### Exercise data
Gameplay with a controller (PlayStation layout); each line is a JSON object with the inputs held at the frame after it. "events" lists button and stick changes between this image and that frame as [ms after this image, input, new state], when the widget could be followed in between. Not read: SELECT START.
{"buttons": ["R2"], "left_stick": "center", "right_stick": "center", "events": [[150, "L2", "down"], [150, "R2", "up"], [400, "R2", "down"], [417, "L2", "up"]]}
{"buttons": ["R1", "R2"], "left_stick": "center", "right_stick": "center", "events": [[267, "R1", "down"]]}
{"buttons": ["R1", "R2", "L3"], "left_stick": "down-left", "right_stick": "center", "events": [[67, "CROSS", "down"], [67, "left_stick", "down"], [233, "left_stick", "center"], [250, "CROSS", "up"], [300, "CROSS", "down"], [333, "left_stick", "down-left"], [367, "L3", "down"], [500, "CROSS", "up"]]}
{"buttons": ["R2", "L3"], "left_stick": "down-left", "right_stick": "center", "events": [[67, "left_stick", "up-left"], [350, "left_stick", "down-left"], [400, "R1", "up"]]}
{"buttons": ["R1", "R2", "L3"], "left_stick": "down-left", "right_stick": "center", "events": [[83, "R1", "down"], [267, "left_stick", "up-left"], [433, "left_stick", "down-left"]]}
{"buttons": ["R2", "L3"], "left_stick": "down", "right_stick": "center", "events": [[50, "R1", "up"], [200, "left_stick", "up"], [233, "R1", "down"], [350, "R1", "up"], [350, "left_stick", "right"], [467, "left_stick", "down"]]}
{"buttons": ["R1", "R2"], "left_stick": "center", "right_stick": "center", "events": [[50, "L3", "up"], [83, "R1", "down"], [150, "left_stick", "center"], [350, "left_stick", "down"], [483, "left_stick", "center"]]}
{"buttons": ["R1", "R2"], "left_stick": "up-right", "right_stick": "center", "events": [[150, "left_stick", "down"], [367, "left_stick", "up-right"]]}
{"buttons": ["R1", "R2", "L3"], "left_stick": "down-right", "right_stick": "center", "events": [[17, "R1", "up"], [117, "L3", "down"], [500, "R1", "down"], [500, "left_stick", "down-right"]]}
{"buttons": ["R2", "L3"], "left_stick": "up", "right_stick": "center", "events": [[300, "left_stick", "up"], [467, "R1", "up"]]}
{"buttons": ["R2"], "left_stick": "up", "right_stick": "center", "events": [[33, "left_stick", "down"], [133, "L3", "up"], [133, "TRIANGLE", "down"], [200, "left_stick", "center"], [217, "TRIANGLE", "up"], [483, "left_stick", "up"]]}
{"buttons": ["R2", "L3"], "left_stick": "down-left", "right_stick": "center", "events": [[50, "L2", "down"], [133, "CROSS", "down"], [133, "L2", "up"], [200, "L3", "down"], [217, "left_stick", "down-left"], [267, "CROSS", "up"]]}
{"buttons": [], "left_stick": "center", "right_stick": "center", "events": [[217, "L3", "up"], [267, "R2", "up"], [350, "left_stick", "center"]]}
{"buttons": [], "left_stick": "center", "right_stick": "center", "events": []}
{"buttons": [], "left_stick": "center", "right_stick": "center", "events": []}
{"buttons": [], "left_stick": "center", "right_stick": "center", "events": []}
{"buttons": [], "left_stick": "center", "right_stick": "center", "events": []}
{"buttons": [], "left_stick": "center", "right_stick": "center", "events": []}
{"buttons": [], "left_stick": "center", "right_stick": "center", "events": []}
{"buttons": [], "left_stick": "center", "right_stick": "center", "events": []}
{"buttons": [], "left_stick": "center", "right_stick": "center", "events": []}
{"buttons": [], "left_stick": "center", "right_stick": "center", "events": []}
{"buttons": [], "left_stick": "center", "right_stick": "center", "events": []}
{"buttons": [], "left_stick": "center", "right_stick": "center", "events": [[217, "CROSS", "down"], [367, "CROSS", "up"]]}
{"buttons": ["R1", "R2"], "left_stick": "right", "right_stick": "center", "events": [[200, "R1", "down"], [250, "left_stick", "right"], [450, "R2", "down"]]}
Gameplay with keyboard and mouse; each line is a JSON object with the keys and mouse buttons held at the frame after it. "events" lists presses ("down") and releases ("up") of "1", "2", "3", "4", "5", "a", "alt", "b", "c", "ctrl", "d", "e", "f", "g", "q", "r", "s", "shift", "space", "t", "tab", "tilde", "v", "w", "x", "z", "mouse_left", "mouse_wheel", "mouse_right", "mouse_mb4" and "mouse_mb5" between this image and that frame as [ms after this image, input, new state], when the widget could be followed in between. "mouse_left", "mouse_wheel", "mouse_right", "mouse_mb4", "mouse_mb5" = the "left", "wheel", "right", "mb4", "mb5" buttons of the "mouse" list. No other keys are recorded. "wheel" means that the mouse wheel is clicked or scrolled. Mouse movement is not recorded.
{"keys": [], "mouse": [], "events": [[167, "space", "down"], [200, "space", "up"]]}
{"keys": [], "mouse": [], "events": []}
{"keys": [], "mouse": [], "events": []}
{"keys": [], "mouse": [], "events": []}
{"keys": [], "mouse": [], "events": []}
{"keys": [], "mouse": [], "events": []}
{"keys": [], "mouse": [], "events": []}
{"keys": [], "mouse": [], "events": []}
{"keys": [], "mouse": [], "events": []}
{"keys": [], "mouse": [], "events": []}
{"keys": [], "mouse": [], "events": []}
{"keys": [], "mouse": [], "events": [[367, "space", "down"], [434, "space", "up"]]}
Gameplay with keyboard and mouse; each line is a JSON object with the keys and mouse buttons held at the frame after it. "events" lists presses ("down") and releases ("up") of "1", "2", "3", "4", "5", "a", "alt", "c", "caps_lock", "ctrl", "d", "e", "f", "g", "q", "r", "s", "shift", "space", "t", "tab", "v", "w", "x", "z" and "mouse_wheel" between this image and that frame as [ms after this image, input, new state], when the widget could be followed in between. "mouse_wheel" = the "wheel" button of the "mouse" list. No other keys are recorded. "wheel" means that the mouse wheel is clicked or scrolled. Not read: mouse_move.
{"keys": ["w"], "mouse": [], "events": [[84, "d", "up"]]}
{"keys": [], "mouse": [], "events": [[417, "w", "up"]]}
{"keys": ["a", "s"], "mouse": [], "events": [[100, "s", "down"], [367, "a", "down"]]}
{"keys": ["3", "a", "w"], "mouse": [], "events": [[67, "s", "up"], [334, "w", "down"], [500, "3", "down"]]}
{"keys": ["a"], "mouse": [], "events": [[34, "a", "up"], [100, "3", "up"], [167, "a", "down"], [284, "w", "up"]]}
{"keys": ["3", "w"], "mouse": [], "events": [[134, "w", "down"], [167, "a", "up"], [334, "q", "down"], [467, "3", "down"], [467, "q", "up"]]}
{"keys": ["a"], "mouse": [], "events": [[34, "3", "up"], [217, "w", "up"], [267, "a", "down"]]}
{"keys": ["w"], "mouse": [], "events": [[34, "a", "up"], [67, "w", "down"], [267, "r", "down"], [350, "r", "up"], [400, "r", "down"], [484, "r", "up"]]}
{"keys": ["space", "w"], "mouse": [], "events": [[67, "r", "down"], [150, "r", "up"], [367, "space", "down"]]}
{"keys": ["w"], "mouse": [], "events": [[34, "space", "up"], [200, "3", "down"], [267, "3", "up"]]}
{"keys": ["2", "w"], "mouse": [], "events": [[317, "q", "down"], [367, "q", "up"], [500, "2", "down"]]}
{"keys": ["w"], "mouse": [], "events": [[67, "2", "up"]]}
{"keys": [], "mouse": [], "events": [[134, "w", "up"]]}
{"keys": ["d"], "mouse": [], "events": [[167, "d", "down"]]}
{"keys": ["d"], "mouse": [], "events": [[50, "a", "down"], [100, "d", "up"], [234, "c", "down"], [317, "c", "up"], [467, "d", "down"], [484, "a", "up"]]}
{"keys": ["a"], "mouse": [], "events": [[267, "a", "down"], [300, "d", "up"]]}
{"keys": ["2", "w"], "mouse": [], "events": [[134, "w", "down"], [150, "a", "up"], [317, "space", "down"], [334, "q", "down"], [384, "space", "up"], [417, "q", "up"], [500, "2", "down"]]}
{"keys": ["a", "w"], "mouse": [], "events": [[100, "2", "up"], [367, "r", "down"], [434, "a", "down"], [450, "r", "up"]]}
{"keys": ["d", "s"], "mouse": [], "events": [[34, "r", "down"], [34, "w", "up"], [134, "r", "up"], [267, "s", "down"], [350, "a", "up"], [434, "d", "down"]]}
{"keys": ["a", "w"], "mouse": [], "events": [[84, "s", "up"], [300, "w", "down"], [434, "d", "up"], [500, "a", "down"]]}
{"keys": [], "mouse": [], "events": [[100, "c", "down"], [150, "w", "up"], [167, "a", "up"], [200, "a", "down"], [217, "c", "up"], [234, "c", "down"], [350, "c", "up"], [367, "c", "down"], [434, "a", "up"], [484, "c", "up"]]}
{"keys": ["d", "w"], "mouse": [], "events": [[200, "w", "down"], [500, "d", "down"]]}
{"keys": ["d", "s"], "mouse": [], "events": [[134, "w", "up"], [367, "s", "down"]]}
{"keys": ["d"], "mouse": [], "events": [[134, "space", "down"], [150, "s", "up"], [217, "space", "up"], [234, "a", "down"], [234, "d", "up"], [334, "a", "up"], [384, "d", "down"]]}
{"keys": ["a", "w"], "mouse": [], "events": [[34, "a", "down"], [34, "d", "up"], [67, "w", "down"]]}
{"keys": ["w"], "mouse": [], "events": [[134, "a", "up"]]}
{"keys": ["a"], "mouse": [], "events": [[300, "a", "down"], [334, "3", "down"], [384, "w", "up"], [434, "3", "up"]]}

### Task to complete
Which lines in the data above contain "held"? Show each one.

### Answer for this exercise
Gameplay with a controller (PlayStation layout); each line is a JSON object with the inputs held at the frame after it. "events" lists button and stick changes between this image and that frame as [ms after this image, input, new state], when the widget could be followed in between. Not read: SELECT START.
Gameplay with keyboard and mouse; each line is a JSON object with the keys and mouse buttons held at the frame after it. "events" lists presses ("down") and releases ("up") of "1", "2", "3", "4", "5", "a", "alt", "b", "c", "ctrl", "d", "e", "f", "g", "q", "r", "s", "shift", "space", "t", "tab", "tilde", "v", "w", "x", "z", "mouse_left", "mouse_wheel", "mouse_right", "mouse_mb4" and "mouse_mb5" between this image and that frame as [ms after this image, input, new state], when the widget could be followed in between. "mouse_left", "mouse_wheel", "mouse_right", "mouse_mb4", "mouse_mb5" = the "left", "wheel", "right", "mb4", "mb5" buttons of the "mouse" list. No other keys are recorded. "wheel" means that the mouse wheel is clicked or scrolled. Mouse movement is not recorded.
Gameplay with keyboard and mouse; each line is a JSON object with the keys and mouse buttons held at the frame after it. "events" lists presses ("down") and releases ("up") of "1", "2", "3", "4", "5", "a", "alt", "c", "caps_lock", "ctrl", "d", "e", "f", "g", "q", "r", "s", "shift", "space", "t", "tab", "v", "w", "x", "z" and "mouse_wheel" between this image and that frame as [ms after this image, input, new state], when the widget could be followed in between. "mouse_wheel" = the "wheel" button of the "mouse" list. No other keys are recorded. "wheel" means that the mouse wheel is clicked or scrolled. Not read: mouse_move.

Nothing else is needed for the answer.